_Extracted records_.
_ _ _ _

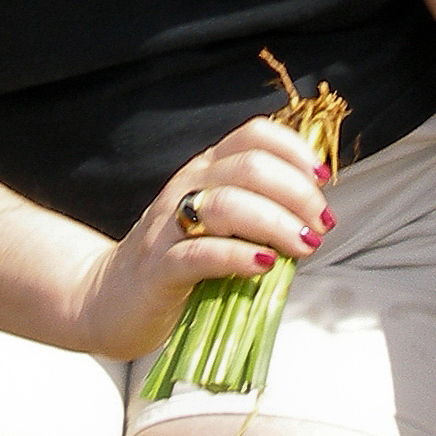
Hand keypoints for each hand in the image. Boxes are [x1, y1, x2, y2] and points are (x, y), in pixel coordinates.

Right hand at [72, 116, 330, 359]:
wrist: (112, 299)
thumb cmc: (181, 262)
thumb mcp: (221, 224)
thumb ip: (261, 213)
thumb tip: (316, 217)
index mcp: (206, 170)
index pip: (254, 135)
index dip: (295, 151)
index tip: (323, 181)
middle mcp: (187, 187)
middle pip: (249, 168)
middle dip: (297, 193)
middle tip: (319, 226)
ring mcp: (168, 226)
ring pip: (227, 204)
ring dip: (276, 223)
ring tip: (303, 246)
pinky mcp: (158, 268)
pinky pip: (199, 254)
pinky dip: (237, 257)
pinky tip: (264, 265)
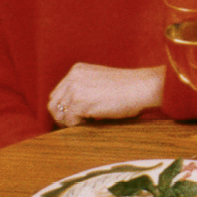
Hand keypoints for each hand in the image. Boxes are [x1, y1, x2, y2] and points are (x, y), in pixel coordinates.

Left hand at [48, 64, 165, 126]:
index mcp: (77, 70)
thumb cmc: (129, 88)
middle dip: (62, 117)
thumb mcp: (100, 82)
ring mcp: (75, 89)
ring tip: (86, 123)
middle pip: (53, 103)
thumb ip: (84, 89)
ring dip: (70, 122)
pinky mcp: (79, 102)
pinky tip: (93, 122)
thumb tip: (71, 111)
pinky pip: (70, 121)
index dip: (63, 108)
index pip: (58, 93)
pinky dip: (79, 126)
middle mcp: (73, 77)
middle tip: (76, 125)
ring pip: (58, 114)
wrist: (142, 87)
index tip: (74, 117)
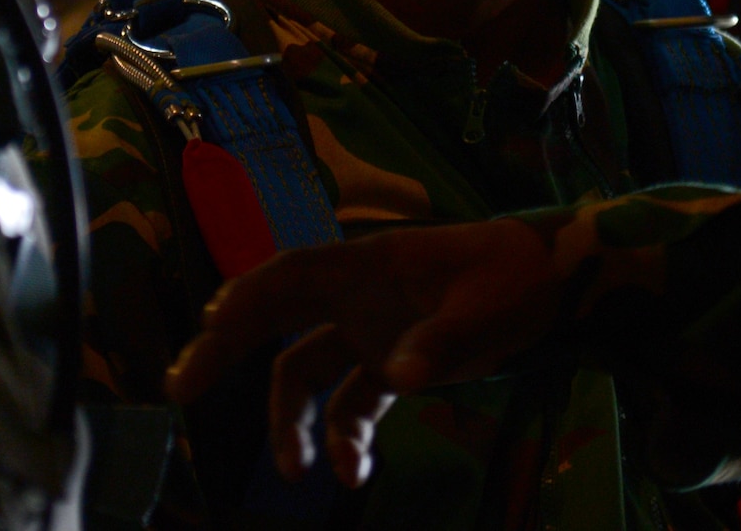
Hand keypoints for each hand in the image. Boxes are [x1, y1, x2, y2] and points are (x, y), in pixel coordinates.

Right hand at [163, 217, 563, 487]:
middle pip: (275, 318)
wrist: (559, 285)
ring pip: (308, 371)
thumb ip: (439, 342)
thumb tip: (396, 378)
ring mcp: (372, 329)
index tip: (207, 331)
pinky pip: (351, 401)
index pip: (289, 276)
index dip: (242, 299)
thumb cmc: (519, 277)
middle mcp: (357, 295)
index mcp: (367, 265)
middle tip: (180, 388)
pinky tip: (355, 475)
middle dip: (226, 350)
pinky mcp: (394, 362)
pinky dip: (346, 436)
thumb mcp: (486, 308)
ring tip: (300, 471)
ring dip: (296, 421)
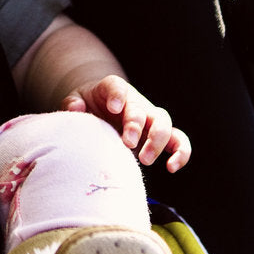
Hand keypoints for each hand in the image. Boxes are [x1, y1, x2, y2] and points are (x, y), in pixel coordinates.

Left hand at [61, 74, 190, 172]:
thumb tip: (75, 108)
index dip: (117, 95)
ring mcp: (149, 118)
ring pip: (164, 124)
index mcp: (113, 89)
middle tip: (127, 143)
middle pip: (142, 108)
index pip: (117, 86)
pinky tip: (171, 167)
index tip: (114, 107)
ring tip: (144, 159)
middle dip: (137, 125)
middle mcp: (135, 102)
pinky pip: (178, 141)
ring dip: (157, 141)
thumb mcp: (76, 100)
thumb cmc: (88, 106)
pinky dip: (181, 152)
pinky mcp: (159, 137)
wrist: (102, 112)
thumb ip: (73, 103)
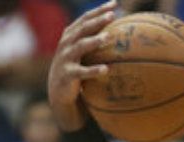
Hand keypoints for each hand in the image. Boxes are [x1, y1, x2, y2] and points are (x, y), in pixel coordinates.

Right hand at [46, 0, 114, 128]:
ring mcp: (66, 59)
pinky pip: (82, 72)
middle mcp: (66, 44)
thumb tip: (124, 30)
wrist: (59, 90)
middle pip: (83, 28)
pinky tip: (106, 69)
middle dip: (97, 20)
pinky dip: (93, 70)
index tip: (115, 4)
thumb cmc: (77, 67)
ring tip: (108, 37)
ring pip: (80, 46)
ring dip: (94, 41)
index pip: (85, 18)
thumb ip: (96, 39)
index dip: (99, 10)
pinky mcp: (68, 75)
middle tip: (112, 16)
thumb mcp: (82, 52)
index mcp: (70, 35)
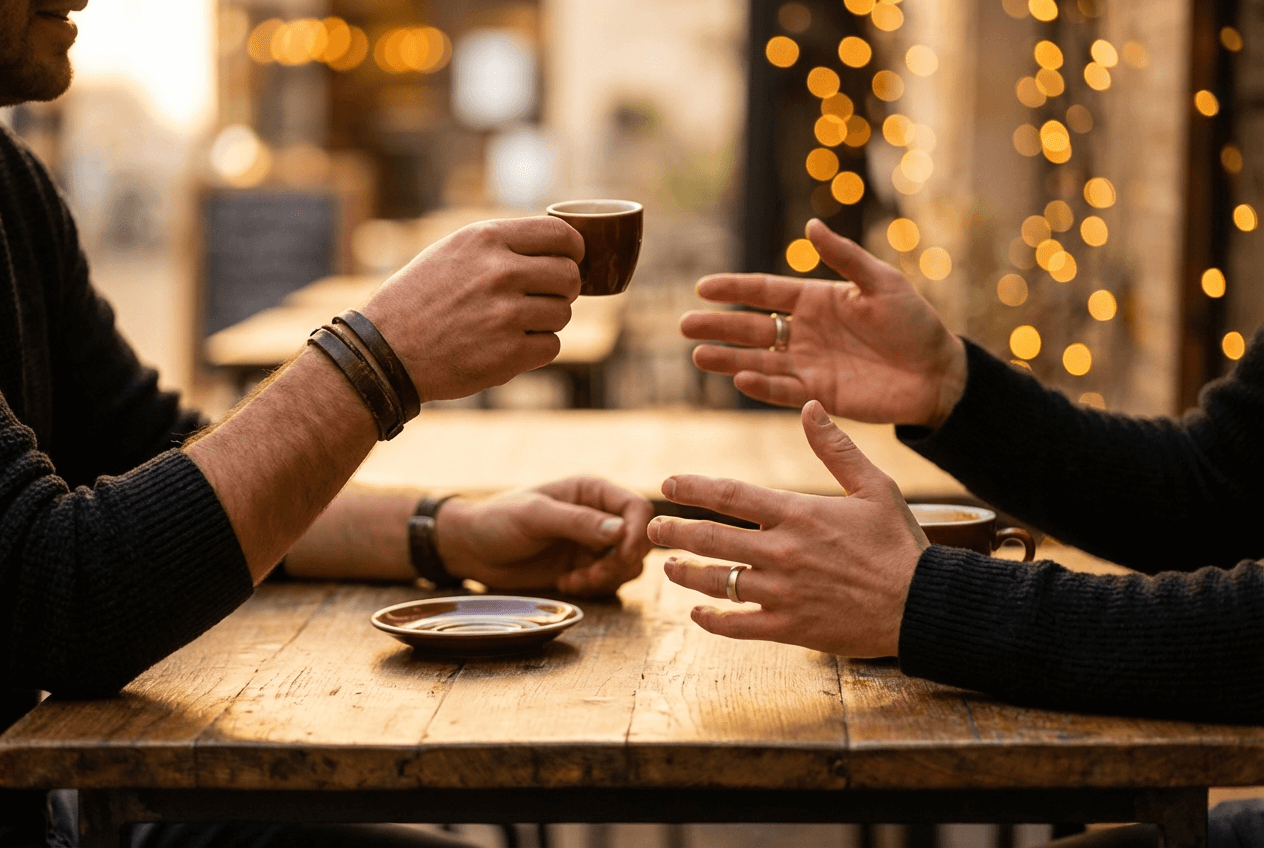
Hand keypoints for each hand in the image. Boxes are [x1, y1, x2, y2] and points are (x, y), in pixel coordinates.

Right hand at [362, 217, 585, 403]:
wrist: (385, 352)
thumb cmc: (418, 299)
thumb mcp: (452, 252)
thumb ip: (500, 245)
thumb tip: (557, 246)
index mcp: (486, 239)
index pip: (562, 235)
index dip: (574, 250)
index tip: (572, 260)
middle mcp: (499, 272)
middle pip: (570, 277)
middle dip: (563, 289)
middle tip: (542, 298)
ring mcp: (505, 315)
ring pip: (563, 314)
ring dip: (546, 321)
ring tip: (513, 324)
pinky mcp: (508, 354)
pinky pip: (551, 346)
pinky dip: (536, 350)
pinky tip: (507, 346)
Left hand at [435, 477, 653, 595]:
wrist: (470, 550)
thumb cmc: (497, 521)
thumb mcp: (535, 515)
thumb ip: (578, 521)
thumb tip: (622, 531)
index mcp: (591, 492)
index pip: (636, 508)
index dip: (638, 533)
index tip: (623, 555)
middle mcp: (598, 517)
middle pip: (638, 541)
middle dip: (621, 563)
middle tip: (591, 576)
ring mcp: (592, 545)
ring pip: (628, 566)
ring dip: (607, 579)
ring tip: (574, 581)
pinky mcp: (584, 569)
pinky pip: (609, 583)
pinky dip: (594, 589)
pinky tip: (565, 584)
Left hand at [647, 401, 928, 656]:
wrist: (922, 606)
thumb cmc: (900, 544)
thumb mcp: (875, 487)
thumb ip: (837, 448)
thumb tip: (810, 407)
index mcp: (798, 513)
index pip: (730, 494)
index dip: (693, 487)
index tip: (669, 483)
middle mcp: (781, 550)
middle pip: (711, 537)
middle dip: (675, 530)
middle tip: (653, 526)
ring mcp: (781, 591)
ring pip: (716, 580)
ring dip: (685, 572)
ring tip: (668, 566)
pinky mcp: (788, 626)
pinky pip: (737, 624)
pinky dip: (712, 618)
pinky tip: (697, 612)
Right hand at [682, 219, 966, 427]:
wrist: (937, 373)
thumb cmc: (914, 322)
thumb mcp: (882, 283)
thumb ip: (844, 257)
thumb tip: (810, 226)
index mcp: (816, 300)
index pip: (765, 292)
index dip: (734, 289)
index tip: (702, 288)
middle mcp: (805, 332)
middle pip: (752, 328)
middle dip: (719, 326)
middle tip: (684, 324)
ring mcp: (809, 364)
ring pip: (759, 361)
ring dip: (729, 359)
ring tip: (699, 355)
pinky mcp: (820, 394)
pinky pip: (784, 390)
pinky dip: (762, 387)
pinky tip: (741, 379)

_ _ _ _

_Task requirements_. Your answer should consist of all lines in the listing above that contain "Right".

_Answer area_.
Right hand at [72, 116, 330, 359]:
Right hand at [163, 217, 563, 487]:
Right hand at [46, 0, 114, 128]:
Right hand at [362, 217, 585, 403]:
Right hand at [682, 219, 966, 427]:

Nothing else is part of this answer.